One of our required columns is 'Market Cap'. I'm pretty certain that there is no bulletproof way of knowing that the string 'marketcap' (contained in the returned data) should be formatted as 'Market Cap' - as opposed to 'Mark Etcap', 'Mar Ketcap', 'M.A.R.K.E.T Cap', or any other pattern. As a result, I took the decision to pass the column names in the initialisation block.
Of course, this does have an added bonus - don't want to show one or more of the columns in the spreadsheet (perhaps those columns are not relevant to the content of your page or site)? Don't specify them in the initiasation block. There is logic in the code to ensure that a table cell is only rendered if it is associated with a passed header.
There seemed no way to know that the Change column text should have extra CSS applied to it, and not the others. My preference would be to have passed that as an argument to the initialisation block.
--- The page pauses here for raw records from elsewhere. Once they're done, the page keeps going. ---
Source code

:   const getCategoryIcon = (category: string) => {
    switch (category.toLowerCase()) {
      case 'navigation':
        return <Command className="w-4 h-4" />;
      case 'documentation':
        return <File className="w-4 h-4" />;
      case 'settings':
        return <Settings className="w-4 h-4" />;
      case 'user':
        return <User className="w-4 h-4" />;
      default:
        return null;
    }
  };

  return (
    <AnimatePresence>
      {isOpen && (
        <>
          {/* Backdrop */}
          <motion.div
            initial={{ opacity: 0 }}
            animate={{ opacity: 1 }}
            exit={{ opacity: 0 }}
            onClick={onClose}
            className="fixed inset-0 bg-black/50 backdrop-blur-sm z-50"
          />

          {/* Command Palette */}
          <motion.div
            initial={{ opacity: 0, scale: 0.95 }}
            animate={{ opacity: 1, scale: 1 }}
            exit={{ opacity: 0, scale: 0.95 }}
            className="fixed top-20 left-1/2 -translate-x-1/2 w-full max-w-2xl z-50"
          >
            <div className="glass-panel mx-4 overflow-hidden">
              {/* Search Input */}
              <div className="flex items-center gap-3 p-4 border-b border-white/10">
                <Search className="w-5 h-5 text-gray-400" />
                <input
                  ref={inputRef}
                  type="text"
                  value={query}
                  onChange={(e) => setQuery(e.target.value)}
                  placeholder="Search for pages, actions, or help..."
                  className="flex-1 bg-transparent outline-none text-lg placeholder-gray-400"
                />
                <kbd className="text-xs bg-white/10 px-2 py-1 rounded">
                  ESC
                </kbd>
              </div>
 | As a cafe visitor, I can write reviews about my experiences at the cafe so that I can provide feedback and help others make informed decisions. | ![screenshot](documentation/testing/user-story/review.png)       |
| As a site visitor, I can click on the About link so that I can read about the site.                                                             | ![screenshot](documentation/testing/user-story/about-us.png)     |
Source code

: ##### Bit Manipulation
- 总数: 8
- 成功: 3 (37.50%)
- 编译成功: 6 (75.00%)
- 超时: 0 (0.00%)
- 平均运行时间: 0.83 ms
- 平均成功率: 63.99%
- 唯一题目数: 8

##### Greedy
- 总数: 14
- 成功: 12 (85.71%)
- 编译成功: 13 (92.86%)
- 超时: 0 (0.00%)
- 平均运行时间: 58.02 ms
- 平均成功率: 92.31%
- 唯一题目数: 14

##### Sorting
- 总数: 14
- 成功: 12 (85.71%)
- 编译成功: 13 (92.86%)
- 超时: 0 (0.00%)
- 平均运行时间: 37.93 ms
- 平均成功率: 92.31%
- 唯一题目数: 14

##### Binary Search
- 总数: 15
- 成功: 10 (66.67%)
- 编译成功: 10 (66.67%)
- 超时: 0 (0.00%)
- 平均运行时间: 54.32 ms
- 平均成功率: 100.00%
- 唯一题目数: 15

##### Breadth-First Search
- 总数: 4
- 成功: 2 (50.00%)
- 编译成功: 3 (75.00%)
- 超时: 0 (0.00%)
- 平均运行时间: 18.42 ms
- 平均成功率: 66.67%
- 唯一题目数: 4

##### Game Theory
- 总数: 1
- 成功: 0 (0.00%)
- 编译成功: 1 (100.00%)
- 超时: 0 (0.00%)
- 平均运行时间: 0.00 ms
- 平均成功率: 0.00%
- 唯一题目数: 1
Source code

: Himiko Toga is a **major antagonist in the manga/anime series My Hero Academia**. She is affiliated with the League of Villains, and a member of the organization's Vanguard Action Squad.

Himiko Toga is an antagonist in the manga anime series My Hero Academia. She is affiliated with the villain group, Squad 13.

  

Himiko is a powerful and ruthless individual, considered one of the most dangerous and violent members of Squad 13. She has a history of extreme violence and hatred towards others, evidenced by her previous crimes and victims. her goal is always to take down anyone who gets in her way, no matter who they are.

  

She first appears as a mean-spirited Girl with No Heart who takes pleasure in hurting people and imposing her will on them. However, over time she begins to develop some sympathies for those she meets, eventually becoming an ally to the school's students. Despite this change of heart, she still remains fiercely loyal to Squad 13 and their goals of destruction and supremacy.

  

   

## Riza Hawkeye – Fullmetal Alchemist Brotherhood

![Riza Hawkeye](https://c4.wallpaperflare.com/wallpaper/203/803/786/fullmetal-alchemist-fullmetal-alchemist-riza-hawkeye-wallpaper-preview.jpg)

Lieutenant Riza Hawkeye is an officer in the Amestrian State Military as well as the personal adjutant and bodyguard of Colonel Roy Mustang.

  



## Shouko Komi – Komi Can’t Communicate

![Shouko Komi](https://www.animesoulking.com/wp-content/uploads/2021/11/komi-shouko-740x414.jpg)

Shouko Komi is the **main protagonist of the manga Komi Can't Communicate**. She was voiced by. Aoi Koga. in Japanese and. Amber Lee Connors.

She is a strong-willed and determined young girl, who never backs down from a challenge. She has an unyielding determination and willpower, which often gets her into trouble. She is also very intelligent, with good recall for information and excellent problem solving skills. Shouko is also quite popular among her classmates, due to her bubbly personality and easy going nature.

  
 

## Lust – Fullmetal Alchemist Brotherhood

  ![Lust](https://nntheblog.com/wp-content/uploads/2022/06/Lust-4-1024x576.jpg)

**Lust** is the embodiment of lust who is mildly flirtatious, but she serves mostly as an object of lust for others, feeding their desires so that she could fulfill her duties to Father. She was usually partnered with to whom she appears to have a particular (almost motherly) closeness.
Something like:
headings : [ 'Ticker : { 'color' : false }', 'Industry : { 'color' : false }', 'Market Cap : { 'color' : false }', 'Price : { 'color' : false }', 'Change : { 'color' : true }', 'Volume : { 'color' : false }' ], ...
But then I felt I was going too far down the route of just specifying everything in the code - why not also pass the data type too? Or the default sort-by column? And so on. So - as the colours are very obviously a visual representation of positive and negative values - I took the decision to see if a column value's first character is a minus. If it is, we colour that column. Of course, this does mean that if all values happen to be positive, that column will be the default colour, and not green (as how would we differentiate that from the Volume column, for example). Not a nice solution, but it works.
Tested in the latest versions of Chrome and Firefox, and Internet Explorer 10.